What the task asks —
Nothing in the data may be altered as it is transcribed.

Raw data —

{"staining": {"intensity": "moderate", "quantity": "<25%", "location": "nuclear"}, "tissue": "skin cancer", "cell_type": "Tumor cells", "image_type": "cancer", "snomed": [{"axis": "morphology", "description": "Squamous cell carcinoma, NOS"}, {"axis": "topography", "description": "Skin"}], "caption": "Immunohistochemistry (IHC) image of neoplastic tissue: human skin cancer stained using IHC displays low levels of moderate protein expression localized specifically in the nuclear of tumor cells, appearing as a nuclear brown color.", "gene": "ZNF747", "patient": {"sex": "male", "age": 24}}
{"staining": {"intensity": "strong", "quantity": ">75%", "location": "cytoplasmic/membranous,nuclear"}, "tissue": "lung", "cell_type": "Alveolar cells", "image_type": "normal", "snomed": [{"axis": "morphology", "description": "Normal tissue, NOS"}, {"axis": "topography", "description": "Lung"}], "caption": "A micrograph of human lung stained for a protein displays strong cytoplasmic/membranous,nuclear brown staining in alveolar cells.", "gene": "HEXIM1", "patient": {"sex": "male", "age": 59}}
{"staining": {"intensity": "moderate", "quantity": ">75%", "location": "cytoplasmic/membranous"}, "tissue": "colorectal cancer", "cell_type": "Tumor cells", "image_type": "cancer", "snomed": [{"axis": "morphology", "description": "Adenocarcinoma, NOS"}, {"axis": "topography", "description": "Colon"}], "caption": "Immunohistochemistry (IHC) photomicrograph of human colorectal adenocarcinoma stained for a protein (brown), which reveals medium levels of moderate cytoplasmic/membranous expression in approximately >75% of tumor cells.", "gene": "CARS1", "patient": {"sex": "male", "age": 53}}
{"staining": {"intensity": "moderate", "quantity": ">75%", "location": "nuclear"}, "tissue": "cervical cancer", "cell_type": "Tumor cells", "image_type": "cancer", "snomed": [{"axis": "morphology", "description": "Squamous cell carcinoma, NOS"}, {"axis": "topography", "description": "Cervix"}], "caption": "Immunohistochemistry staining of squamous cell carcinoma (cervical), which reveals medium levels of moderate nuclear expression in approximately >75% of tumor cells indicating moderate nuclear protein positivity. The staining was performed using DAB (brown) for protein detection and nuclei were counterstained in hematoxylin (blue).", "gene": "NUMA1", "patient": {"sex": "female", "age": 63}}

Written answer —
{"staining": {"intensity": "moderate", "quantity": "<25%", "location": "nuclear"}, "tissue": "skin cancer", "cell_type": "Tumor cells", "image_type": "cancer", "snomed": [{"axis": "morphology", "description": "Squamous cell carcinoma, NOS"}, {"axis": "topography", "description": "Skin"}], "caption": "Immunohistochemistry (IHC) image of neoplastic tissue: human skin cancer stained using IHC displays low levels of moderate protein expression localized specifically in the nuclear of tumor cells, appearing as a nuclear brown color.", "gene": "ZNF747", "patient": {"sex": "male", "age": 24}}
{"staining": {"intensity": "strong", "quantity": ">75%", "location": "cytoplasmic/membranous,nuclear"}, "tissue": "lung", "cell_type": "Alveolar cells", "image_type": "normal", "snomed": [{"axis": "morphology", "description": "Normal tissue, NOS"}, {"axis": "topography", "description": "Lung"}], "caption": "A micrograph of human lung stained for a protein displays strong cytoplasmic/membranous,nuclear brown staining in alveolar cells.", "gene": "HEXIM1", "patient": {"sex": "male", "age": 59}}
{"staining": {"intensity": "moderate", "quantity": ">75%", "location": "cytoplasmic/membranous"}, "tissue": "colorectal cancer", "cell_type": "Tumor cells", "image_type": "cancer", "snomed": [{"axis": "morphology", "description": "Adenocarcinoma, NOS"}, {"axis": "topography", "description": "Colon"}], "caption": "Immunohistochemistry (IHC) photomicrograph of human colorectal adenocarcinoma stained for a protein (brown), which reveals medium levels of moderate cytoplasmic/membranous expression in approximately >75% of tumor cells.", "gene": "CARS1", "patient": {"sex": "male", "age": 53}}
{"staining": {"intensity": "moderate", "quantity": ">75%", "location": "nuclear"}, "tissue": "cervical cancer", "cell_type": "Tumor cells", "image_type": "cancer", "snomed": [{"axis": "morphology", "description": "Squamous cell carcinoma, NOS"}, {"axis": "topography", "description": "Cervix"}], "caption": "Immunohistochemistry staining of squamous cell carcinoma (cervical), which reveals medium levels of moderate nuclear expression in approximately >75% of tumor cells indicating moderate nuclear protein positivity. The staining was performed using DAB (brown) for protein detection and nuclei were counterstained in hematoxylin (blue).", "gene": "NUMA1", "patient": {"sex": "female", "age": 63}}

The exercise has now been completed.